Вместе эти портреты мужа и жены производили впечатление сокрушительной силы: особенно в людях, воспитанных Италией и Византией. Чтобы воспринимать искусство, нужна подготовка всего ума и всех чувств… воспитание многих поколений, которые составляют силу империи!

“А если бы кто-нибудь написал меня и Феофано? Или одну только Феофано?” - думала московитка, поглощенная своим портретом.

После любования портретом Феофано, написанным таким мастером, как Беллини, понадобилось бы церковное очищение… и едва ли оно помогло бы, усмехалась себе русская пленница.

Портреты Мардония и Рафаэлы, хотя тоже оказались хороши, были написаны в совсем другой манере – более отвлеченны, приукрашены, несмотря на сходство… будто художник недовложил в них своей души или души изображенных.
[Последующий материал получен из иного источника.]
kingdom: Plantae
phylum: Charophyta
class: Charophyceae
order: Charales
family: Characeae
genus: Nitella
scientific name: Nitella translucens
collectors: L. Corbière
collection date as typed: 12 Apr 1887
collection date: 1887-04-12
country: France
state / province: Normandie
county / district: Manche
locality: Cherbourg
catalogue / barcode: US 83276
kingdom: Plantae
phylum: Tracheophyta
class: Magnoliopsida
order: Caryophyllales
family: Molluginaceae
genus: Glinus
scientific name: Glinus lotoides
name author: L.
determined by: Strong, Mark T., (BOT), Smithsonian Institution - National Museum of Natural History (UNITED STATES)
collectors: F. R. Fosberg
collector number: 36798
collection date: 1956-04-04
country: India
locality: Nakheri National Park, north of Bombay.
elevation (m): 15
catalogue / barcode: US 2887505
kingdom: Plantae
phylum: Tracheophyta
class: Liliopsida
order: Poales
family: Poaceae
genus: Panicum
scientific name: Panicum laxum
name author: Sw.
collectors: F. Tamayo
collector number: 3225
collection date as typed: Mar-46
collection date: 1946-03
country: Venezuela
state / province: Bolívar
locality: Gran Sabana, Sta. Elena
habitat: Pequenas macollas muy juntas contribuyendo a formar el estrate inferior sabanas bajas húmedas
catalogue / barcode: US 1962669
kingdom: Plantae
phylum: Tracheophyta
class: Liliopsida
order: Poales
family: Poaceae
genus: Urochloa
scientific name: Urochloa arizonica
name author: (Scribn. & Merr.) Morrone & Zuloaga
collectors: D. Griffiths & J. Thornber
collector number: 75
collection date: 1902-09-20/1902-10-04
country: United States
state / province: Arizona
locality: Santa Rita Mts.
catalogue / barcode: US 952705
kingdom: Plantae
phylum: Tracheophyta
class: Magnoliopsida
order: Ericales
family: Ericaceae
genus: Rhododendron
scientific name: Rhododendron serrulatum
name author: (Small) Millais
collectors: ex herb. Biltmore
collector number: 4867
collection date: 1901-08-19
Венециано еще не добился того мастерства, что Беллини. Может, и к лучшему.

Эти картины молодые супруги забрали с собой: и повезли их не домой, а к герцогу. Как раз близилось окончание поста – и Сфорца приглашал Флатанелосов, а также Мардония с супругой на собственную свадьбу в Неаполе. Герцог звал к себе также и Дионисия. Этого требовал и родственный долг: совсем скоро Сфорца и Аммонии кровно породнятся.

В Италии это значило куда больше, чем в Византии… как бы ни гневалась графиня, законы семейственности и кровной мести теперь распространялись на греков, которых принял к себе Рим, так же, как церковные.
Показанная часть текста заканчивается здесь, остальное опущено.